Joseph – Marie-Hélène Lafon
Buchet-Chastel – 2014
140 pages – 13 E
Un grand livre n’est pas forcément un gros livre. Le « Joseph » de Marie-Hélène Lafon le manifeste parfaitement. En effet, il lui suffit de 140 pages pour nous marquer durablement et pour que son ouvrier agricole de Joseph s’installe dans notre mémoire et notre cœur.
Et pourtant, quelle économie de moyens ! L’auteure réussit à écrire comme cet homme simple du Cantal dont elle nous livre un peu comme un puzzle l’existence humble de serviteur des propriétaires terriens locaux. Cet exploit est du même acabit que celui de Marcel Pagnol dans ses quatre volumes de souvenirs d’enfance (« La gloire de mon père » et la suite…), lorsqu’il a réussi de manière absolument bluffante à écrire avec la fraicheur d’un gamin de douze ans.

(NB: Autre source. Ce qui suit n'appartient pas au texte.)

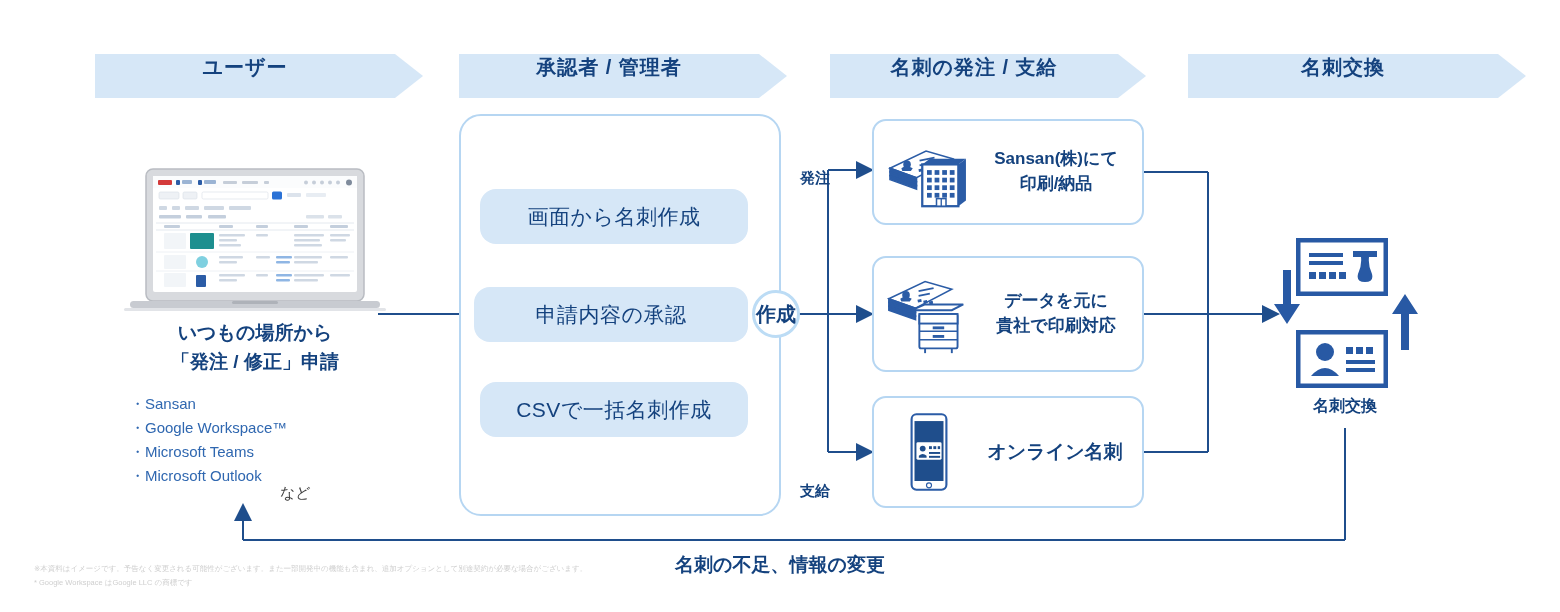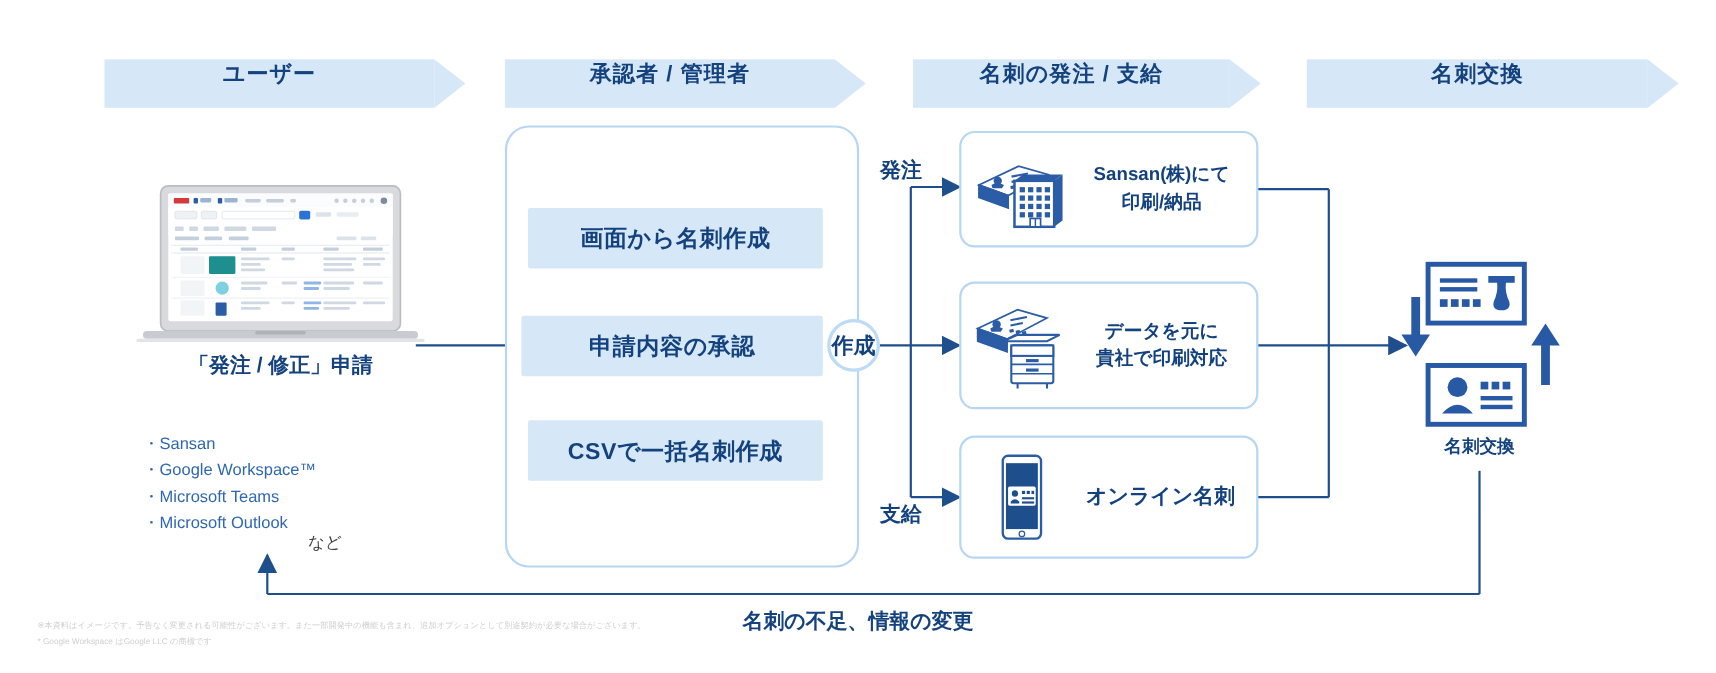--- a/index.html
+++ b/index.html
@@ -35,23 +35,23 @@
   
   .mid-box{
     position:absolute;
     border:2px solid #b6d6f2;
     border-radius:22px;
     background:#fff;
   }
   .chip{
     position:absolute;
     background:#d6e7f7;
-    border-radius:2px;
+    border-radius:16px;
     display:flex;align-items:center;justify-content:center;
-    font-size:21px;font-weight:bold;color:#14427e;
+    font-size:21px;font-weight:normal;color:#14427e;
     letter-spacing:.5px;
   }
 
   
   .card{
     position:absolute;
     border:2px solid #b6d6f2;
     border-radius:14px;
     background:#fff;
     display:flex;align-items:center;
@@ -84,21 +84,21 @@
     position:absolute; left:600px; top:552px; width:360px; text-align:center;
     font-size:19px; font-weight:bold; color:#14427e;
   }
   .circle-tag{
     position:absolute; width:48px;height:48px;border-radius:50%;
     border:3px solid #bcdcf5; background:#fff;
     display:flex;align-items:center;justify-content:center;
     font-size:20px;font-weight:bold;color:#14427e;
     z-index:6;
   }
-  .arrow-label{ position:absolute; font-size:19px; font-weight:bold; color:#14427e;}
+  .arrow-label{ position:absolute; font-size:15px; font-weight:bold; color:#14427e;margin-top:27px;}
   .exch-label{
     position:absolute; left:1275px; top:396px; width:140px; text-align:center;
     font-size:16px;font-weight:bold;color:#14427e;
   }
   svg.lines{ position:absolute; left:0; top:0; width:1560px; height:612px; pointer-events:none; }
 </style>
 </head>
 <body>
 
 <div id="stage">
@@ -261,20 +261,21 @@
         </g>
       </g>
 
       <rect x="10" y="136" width="250" height="7" rx="3.5" fill="#c8cbd1"></rect>
       <rect x="112" y="136" width="46" height="3" rx="1.5" fill="#aeb2b9"></rect>
       <rect x="4" y="143" width="262" height="3" rx="1.5" fill="#e2e4e8"></rect>
     </svg>
   </div>
 
   <div class="lap-title">
+    <div>いつもの場所から</div>
     <div>「発注 / 修正」申請</div>
   </div>
 
   <div class="bullets">
     <div>・Sansan</div>
     <div>・Google Workspace™</div>
     <div>・Microsoft Teams</div>
     <div>・Microsoft Outlook</div>
   </div>
   <div class="nado">など</div>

Ici, nous avons vraiment l’impression de lire le récit autobiographique de Joseph. Même le faux désordre narratif est crédible de ce point de vue. Il y a quelques années, Marie-Hélène Lafon a reçu le prix du style – en 2012, pour « Les pays » -, ceci n’étonnera nullement le lecteur de ce livre : il faut effectivement une splendide maîtrise de l’écriture pour arriver à adapter ainsi l’écriture au sujet, au double sens du terme.

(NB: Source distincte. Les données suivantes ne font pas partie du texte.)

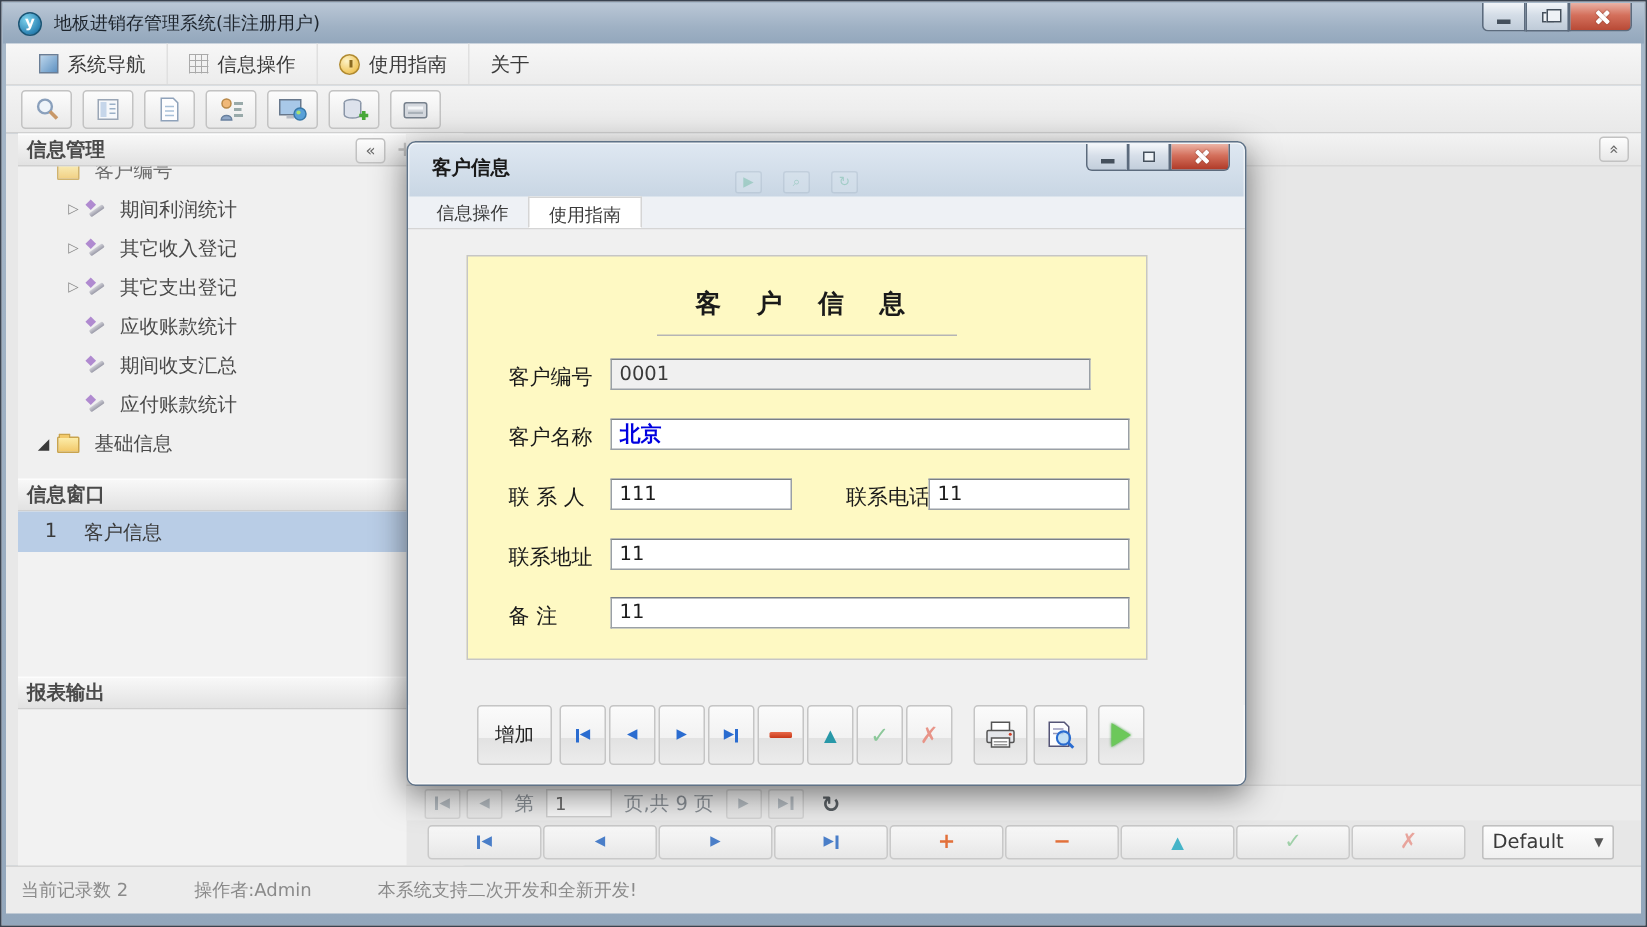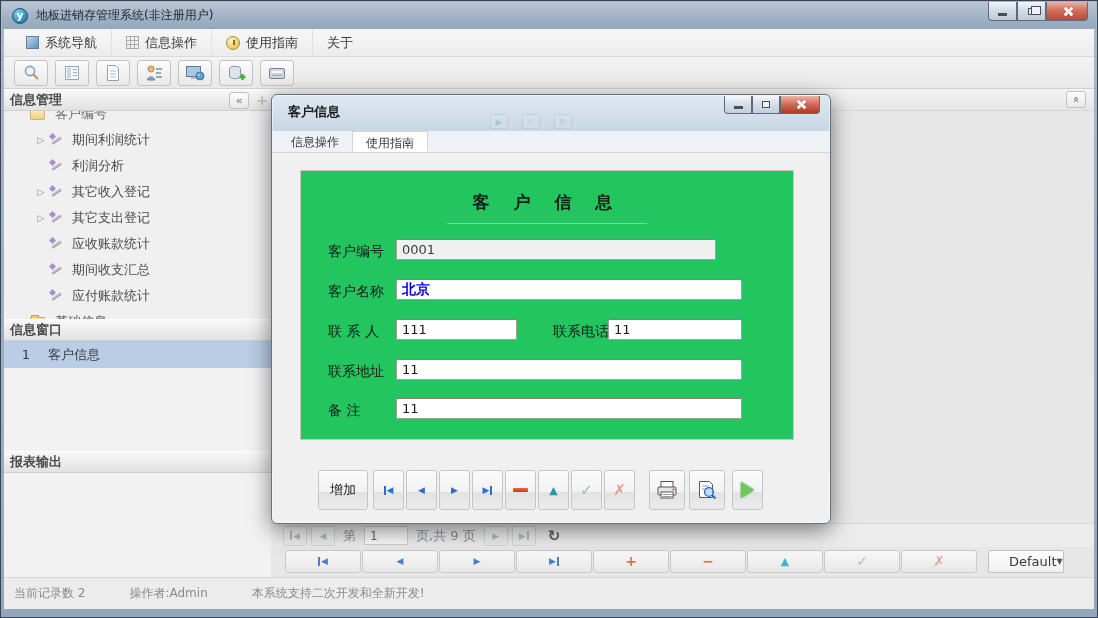--- a/index.html
+++ b/index.html
@@ -50,21 +50,21 @@
 
   
   .toolbar { position:absolute; top:56px; left:3px; right:3px; height:32px;
     background:linear-gradient(#f3f3f3,#e9e9e9); border-bottom:1px solid #d0d0d0;
     display:flex; align-items:center; gap:7px; padding-left:10px; }
   .tool-btn { width:34px; height:26px; border:1px solid #c3c3c3; border-radius:3px;
     background:linear-gradient(#fcfcfc,#e9e9e9); display:flex; align-items:center; justify-content:center; }
 
   
   .main { position:absolute; top:88px; left:3px; right:3px; bottom:40px; background:#e8e8e8; }
-  .sidebar { position:absolute; left:0; top:0; bottom:0; width:298px; background:#f0f0f0;
+  .sidebar { position:absolute; left:8px; top:0; bottom:0; width:298px; background:#f0f0f0;
     border-right:1px solid #cfcfcf; }
   .panel-header { height:22px; background:linear-gradient(#f8f8f8,#e2e2e2);
     border-top:1px solid #fdfdfd; border-bottom:1px solid #cfcfcf;
     display:flex; align-items:center; padding:0 6px; color:#4a4a4a; font-weight:bold; font-size:13px; }
   .ph-spacer { flex:1; }
   .ph-btn { width:20px; height:17px; border:1px solid #c2c2c2; border-radius:3px;
     background:linear-gradient(#fdfdfd,#e8e8e8); color:#6a6a6a; font-size:11px; font-weight:normal;
     display:flex; align-items:center; justify-content:center; margin-left:3px; }
   .ph-faded { opacity:.35; border:none; background:none; font-size:14px; font-weight:bold; }
   .rot-up { display:inline-block; transform:rotate(90deg); }
@@ -106,22 +106,22 @@
   .nav-glyph { display:flex; align-items:center; gap:1px; font-size:9px; }
   .nav-glyph .bar { width:2px; height:9px; background:currentColor; }
 
   .bottom-toolbar { position:absolute; left:0; right:0; top:459px; height:26px;
     display:flex; align-items:center; gap:1px; padding-left:14px; }
   .bt-btn { width:76px; height:23px; border:1px solid #c9c9c9; border-radius:3px;
     background:linear-gradient(#f8f8f8,#e7e7e7); display:flex; align-items:center; justify-content:center;
     font-size:11px; }
   .c-blue { color:#4a7ec8; } .c-orange { color:#e2703a; font-weight:bold; font-size:14px; }
   .c-teal { color:#45b4c8; } .c-green { color:#9fd0a8; font-size:14px; } .c-red { color:#e8a49c; font-size:14px; }
-  .view-select { width:76px; height:23px; margin-left:10px; border:1px solid #c0c0c0; border-radius:2px;
-    background:linear-gradient(#fdfdfd,#f0f0f0); display:flex; align-items:center; padding:0 20px; color:#3a3a3a; }
+  .view-select { width:88px; height:23px; margin-left:10px; border:1px solid #c0c0c0; border-radius:2px;
+    background:linear-gradient(#fdfdfd,#f0f0f0); display:flex; align-items:center; padding:0 6px; color:#3a3a3a; }
   .view-select .caret { margin-left:auto; font-size:8px; color:#555; }
 
   
   .statusbar { position:absolute; left:3px; right:3px; bottom:8px; height:32px; background:#ececec;
     border-top:1px solid #d5d5d5; display:flex; align-items:center; gap:44px; padding-left:10px;
     color:#8a8a8a; font-size:12px; }
 
   
   .dialog { position:absolute; left:270px; top:93px; width:560px; height:430px;
     border:1px solid #5f7287; border-radius:6px;
@@ -137,22 +137,22 @@
     background:linear-gradient(#ecb4a6,#d4705c 45%,#b03a28); }
   .glyph-sq { width:8px; height:7px; border:1px solid #45505c; background:#eef2f6; }
   .ghosts { position:absolute; left:218px; top:19px; display:flex; gap:14px; opacity:.28; }
   .ghost { width:18px; height:15px; border:1px solid #9ab; border-radius:2px; background:#dde8f0;
     display:flex; align-items:center; justify-content:center; font-size:9px; color:#3a7; }
   .dlg-tabs { height:22px; background:#eef1f5; border-bottom:1px solid #d5d5d5; display:flex;
     padding-left:6px; font-size:12px; }
   .dlg-tab { padding:3px 13px; color:#3a3a3a; }
   .dlg-tab.active { background:#fff; border:1px solid #d5d5d5; border-bottom:1px solid #fff; }
   .dlg-body { position:absolute; left:0; right:0; top:58px; bottom:53px; background:#f0f0f0; }
-  .groupbox { position:absolute; left:28px; top:17px; width:494px; height:270px;
-    border:1px solid #c6c6c6; background:#22c55e; }
+  .groupbox { position:absolute; left:39px; top:17px; width:454px; height:270px;
+    border:1px solid #c6c6c6; background:#fef9c3; }
   .form-title { position:absolute; left:0; right:0; top:20px; text-align:center; }
   .form-title span { display:inline-block; font-size:17px; font-weight:bold; letter-spacing:9px;
     padding:0 26px 9px; border-bottom:1px solid #b5b5b5; color:#1a1a1a; }
   .frm-label { position:absolute; font-size:14px; color:#1a1a1a; }
   .frm-input { position:absolute; height:21px; border:1px solid #9aa0a6; border-top-color:#7a8086;
     background:#fff; font-size:13px; padding:0 5px; font-family:inherit; color:#1a1a1a; }
   .frm-input.readonly { background:#f0f0f0; color:#3a3a3a; }
   .frm-input.blue { color:#0000e0; font-weight:bold; font-size:14px; }
   .dlg-buttons { position:absolute; left:0; right:0; bottom:13px; height:40px;
     display:flex; align-items:center; padding-left:46px; }
@@ -287,25 +287,20 @@
           <span class="tw-arrow solid"></span>
           <span class="icon-folder"></span>
           <span class="tree-label">客户编号</span>
         </div>
         <div class="tree-row lvl1">
           <span class="tw-arrow">▷</span>
           <span class="icon-tool"></span>
           <span class="tree-label">期间利润统计</span>
         </div>
         <div class="tree-row lvl1">
-          <span class="tw-arrow"></span>
-          <span class="icon-tool"></span>
-          <span class="tree-label">利润分析</span>
-        </div>
-        <div class="tree-row lvl1">
           <span class="tw-arrow">▷</span>
           <span class="icon-tool"></span>
           <span class="tree-label">其它收入登记</span>
         </div>
         <div class="tree-row lvl1">
           <span class="tw-arrow">▷</span>
           <span class="icon-tool"></span>
           <span class="tree-label">其它支出登记</span>
         </div>
         <div class="tree-row lvl1">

L’histoire est plus que vraie, elle est authentique, même si imaginaire. A ceux qui ont connu cette race d’ouvriers agricoles à l’ancienne, elle distille un parfum acidulé de madeleine de Proust. Ce Joseph, plus vrai que nature, je l’ai connu dans mon enfance en terres vigneronnes de l’Entre-Deux-Mers ; cet homme qui se fond dans l’exploitation au point d’en devenir une composante a existé en milliers d’exemplaires, il y a encore quelques décennies. Homme de peine, il ne compte pas ses heures ; seul le dimanche lui appartient vraiment. Il est comme un homme sans origine, ni histoire personnelle, il est le concept vivant de l’ouvrier agricole. L’auteure parvient à nous faire partager son trouble et la manière dont il refoule ses émotions, comme s’il n’y avait pas droit, sauf quand sa concubine s’en va avec un représentant de commerce et emporte même ses pauvres meubles personnels. Là, il entre en alcoolisme, comme son père et son grand-père avant lui. IL ramasse des cuites homériques, mais il n’a pas le vin mauvais. Même les gendarmes du coin le savent et veillent sur lui, jusqu’à ce qu’un nouvel officier ne lui retire définitivement son permis et l’enchaîne encore plus à la glèbe auvergnate. Trois cures de désintoxication plus tard, Joseph est sobre et attend sans surprise la retraite et la maison qui va avec à Riom. Sa famille est lointaine – ce frère jumeau parti réussir sa vie de cafetier à Rouen qui lui enlève même sa mère, qui meurt là-bas -, seul pôle familial qui lui restait. Joseph est seul, il va vieillir et mourir seul. Une petite vie en apparence. Mais une vie quand même, qui cache ses drames et ses joies
J’ai songé au très beau livre d’Emile Guillaumin, « La vie d’un simple », en lisant Joseph. Peu d’écrivains ont su s’intéresser à ces « gens de peu » de la terre, comme disait Pierre Sansot. Marie-Hélène Lafon en fait dorénavant partie et avec brio. Grâce lui soit rendue pour les quelques heures de bonheur qu’elle m’a données. Je relirai « Joseph » quand je voudrai me convaincre de l’humanité profonde de toute personne.